I am a computer engineer by trade and started out as a software programmer, researching and developing a system for detecting fraud in call data records. I went on to deliver a wide range of projects for mobile payments, logistics tracking, cleaning inspection, and ecommerce. I was shipping lots of high-quality software, but I always felt like something was missing - the experience of the end user.
In my next role as a project manager at the iProperty group, I trained to be a scrum master and agile coach. I was responsible for organising and facilitating project planning, daily stand-up meetings, reviews, retrospectives, demos, sprint and release planning. An agile way of working helped me champion the needs of the customer and empower teams to solve their problems. After that, I became the UX Lead.
During that year, I met Shane Hastie from SoftEd at a conference in Australia.
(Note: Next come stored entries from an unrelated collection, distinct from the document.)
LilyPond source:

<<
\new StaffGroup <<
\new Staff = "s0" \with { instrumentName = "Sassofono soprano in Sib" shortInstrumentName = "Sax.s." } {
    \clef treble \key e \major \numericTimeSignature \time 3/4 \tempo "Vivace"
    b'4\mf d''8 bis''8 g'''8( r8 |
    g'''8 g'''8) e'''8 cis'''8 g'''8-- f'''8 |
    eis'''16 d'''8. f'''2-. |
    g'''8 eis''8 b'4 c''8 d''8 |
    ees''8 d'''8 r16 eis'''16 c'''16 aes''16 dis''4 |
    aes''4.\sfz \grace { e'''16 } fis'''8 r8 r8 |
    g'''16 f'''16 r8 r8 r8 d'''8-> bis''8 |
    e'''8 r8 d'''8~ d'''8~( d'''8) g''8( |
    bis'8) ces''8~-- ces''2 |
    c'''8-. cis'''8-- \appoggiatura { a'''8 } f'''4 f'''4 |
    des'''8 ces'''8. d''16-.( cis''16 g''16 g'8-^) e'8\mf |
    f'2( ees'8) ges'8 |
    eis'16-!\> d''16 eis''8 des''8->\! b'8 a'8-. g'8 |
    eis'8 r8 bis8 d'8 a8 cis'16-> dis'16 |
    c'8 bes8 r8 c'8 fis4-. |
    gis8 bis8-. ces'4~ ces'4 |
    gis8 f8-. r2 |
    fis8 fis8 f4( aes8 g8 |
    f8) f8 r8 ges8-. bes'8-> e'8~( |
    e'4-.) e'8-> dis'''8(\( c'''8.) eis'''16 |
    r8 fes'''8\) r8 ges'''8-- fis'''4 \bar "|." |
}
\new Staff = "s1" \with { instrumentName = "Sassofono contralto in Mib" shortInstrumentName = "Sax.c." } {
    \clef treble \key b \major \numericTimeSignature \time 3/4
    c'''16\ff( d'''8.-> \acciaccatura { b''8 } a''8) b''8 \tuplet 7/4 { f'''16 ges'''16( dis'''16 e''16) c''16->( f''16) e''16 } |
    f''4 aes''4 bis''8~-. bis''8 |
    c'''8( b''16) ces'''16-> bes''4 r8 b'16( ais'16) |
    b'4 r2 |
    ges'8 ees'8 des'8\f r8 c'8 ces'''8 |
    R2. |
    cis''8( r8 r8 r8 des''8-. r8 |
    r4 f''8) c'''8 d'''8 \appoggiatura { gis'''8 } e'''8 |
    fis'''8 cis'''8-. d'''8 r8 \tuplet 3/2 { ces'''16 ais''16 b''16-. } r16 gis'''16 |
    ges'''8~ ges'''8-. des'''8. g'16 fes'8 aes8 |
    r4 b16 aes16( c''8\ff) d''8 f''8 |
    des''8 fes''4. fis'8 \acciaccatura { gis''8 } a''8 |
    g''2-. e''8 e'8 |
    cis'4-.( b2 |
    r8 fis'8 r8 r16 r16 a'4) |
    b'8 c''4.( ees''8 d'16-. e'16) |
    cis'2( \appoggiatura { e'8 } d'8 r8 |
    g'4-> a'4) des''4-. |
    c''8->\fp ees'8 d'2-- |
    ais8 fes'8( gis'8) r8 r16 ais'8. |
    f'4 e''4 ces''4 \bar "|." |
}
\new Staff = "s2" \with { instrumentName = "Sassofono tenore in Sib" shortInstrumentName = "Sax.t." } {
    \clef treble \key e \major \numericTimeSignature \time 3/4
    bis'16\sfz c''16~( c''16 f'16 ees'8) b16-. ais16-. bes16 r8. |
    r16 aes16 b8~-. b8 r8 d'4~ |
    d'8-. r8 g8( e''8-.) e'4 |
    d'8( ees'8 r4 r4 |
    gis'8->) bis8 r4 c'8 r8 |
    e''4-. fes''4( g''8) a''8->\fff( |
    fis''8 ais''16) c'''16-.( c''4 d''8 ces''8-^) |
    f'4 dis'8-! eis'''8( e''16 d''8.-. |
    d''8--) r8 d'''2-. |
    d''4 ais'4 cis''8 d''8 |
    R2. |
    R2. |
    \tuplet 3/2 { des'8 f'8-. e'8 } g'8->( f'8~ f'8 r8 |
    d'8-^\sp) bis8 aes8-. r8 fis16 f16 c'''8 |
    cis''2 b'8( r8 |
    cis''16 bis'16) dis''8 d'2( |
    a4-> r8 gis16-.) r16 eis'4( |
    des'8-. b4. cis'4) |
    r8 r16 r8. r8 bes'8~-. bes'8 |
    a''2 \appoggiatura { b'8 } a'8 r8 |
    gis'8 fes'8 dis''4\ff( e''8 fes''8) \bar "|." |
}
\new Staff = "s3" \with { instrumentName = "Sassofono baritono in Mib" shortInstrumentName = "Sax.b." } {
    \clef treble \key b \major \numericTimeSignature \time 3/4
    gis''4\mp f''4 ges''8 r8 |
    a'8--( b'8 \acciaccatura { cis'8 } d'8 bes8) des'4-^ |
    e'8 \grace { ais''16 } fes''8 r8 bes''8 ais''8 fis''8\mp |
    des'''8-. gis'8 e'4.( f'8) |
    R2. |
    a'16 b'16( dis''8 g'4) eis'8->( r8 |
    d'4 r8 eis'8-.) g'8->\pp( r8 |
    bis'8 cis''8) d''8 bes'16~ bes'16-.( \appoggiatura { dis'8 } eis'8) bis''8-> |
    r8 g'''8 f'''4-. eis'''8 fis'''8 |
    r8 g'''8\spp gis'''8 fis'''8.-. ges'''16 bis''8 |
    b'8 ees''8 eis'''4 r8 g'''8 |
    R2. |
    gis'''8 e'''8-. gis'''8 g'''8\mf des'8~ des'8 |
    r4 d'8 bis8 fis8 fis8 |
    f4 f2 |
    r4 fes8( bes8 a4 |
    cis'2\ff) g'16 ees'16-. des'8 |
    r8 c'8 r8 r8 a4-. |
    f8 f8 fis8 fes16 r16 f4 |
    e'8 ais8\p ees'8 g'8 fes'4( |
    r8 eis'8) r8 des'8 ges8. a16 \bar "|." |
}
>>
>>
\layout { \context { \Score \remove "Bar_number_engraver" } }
Unlike other trainers, he wasn't trying to sell something; he was there to share his knowledge and experience. I knew that SoftEd was an organisation I wanted to work with, and a year later, I joined the team as a Knowledge Engineer. That was seven years ago.
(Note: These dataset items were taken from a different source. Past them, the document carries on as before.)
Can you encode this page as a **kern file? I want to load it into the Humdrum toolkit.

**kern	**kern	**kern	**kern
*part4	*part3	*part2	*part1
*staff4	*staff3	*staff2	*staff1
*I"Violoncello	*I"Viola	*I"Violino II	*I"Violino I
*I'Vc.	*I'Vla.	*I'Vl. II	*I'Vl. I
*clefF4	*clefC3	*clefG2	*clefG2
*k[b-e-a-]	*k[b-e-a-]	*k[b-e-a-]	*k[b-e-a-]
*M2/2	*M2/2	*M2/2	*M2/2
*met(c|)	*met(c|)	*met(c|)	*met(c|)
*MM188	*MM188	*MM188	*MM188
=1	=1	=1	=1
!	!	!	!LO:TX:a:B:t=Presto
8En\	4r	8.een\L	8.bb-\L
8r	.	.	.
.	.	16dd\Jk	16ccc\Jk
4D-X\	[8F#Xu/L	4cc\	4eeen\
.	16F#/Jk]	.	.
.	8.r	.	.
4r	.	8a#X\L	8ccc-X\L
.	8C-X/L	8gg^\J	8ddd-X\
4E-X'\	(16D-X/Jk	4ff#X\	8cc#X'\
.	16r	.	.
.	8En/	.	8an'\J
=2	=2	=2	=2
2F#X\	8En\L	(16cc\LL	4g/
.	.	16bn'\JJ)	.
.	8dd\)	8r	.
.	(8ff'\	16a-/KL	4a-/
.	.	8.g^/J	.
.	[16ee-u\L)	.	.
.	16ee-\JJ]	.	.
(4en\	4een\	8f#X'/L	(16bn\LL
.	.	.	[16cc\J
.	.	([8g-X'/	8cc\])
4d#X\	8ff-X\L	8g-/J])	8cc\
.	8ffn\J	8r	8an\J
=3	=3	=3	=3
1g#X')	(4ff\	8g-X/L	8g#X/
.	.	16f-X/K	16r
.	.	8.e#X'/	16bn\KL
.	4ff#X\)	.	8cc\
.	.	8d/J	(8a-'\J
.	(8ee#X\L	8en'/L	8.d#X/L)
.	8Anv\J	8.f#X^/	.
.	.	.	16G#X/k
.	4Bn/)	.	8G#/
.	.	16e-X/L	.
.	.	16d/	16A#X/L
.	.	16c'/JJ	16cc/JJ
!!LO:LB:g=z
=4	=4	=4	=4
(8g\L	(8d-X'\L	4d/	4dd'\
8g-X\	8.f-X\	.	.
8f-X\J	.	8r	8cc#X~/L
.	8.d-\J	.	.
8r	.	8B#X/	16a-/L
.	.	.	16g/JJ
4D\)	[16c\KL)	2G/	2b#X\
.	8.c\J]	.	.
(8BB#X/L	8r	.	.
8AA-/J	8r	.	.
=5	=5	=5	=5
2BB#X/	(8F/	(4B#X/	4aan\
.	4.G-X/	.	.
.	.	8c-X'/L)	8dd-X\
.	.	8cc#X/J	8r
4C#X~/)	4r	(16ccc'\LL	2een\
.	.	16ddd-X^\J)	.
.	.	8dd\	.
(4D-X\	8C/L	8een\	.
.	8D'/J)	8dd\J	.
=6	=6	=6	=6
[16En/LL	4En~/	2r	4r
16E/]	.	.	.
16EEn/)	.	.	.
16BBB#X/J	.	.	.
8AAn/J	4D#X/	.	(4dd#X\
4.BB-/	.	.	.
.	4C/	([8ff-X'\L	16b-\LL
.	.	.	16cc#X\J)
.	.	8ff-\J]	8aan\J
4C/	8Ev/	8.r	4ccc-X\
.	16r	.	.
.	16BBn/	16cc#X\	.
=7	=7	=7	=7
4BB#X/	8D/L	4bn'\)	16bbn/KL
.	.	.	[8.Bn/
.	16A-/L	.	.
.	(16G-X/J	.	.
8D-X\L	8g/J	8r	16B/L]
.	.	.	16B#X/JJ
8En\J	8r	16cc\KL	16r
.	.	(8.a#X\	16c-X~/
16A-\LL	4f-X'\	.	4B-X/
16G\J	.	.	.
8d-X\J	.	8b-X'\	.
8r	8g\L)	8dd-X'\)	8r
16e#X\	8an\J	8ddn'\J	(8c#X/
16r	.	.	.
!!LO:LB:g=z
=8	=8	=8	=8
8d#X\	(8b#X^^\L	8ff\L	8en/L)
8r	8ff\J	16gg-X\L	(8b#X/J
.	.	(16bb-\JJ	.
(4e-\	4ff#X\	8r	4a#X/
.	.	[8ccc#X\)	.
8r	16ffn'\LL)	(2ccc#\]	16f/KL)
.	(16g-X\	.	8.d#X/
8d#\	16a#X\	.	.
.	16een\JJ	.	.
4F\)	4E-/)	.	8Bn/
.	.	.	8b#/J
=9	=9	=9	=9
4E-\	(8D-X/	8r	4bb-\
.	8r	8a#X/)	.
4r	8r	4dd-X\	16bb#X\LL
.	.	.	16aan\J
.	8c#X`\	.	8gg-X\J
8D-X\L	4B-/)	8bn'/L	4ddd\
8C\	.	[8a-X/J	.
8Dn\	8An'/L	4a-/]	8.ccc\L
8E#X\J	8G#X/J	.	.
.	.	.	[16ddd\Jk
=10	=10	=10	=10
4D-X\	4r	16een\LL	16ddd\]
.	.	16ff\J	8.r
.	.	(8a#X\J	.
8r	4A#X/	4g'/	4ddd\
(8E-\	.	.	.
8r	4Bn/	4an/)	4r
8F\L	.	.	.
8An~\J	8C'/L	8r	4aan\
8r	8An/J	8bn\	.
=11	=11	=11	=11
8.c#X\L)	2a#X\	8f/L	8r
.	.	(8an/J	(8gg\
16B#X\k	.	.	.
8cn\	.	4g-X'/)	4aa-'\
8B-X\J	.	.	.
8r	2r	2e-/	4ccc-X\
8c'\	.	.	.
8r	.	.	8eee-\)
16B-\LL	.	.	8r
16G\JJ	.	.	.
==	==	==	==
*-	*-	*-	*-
My favourite thing about being a trainer and coach is connecting with people and helping them to work in a more humanistic way - a way that creates positive and healthy workplaces where teams thrive.
I also love supporting people as they take the next step into a leadership role. The best advice I'd give to any aspiring leader is to find a mentor. That's why I actively create spaces for people to meet and connect, like learning labs, classes, and agile meetups.
When I'm not coaching or mentoring, I'm cycling. I'm a big lover of long-distance road biking. I once rode 3000km down the US western coastline. But I'm not into the gear. True to agile, I like to keep things simple, and I have a very functional, stripped-down bike from the 1980s.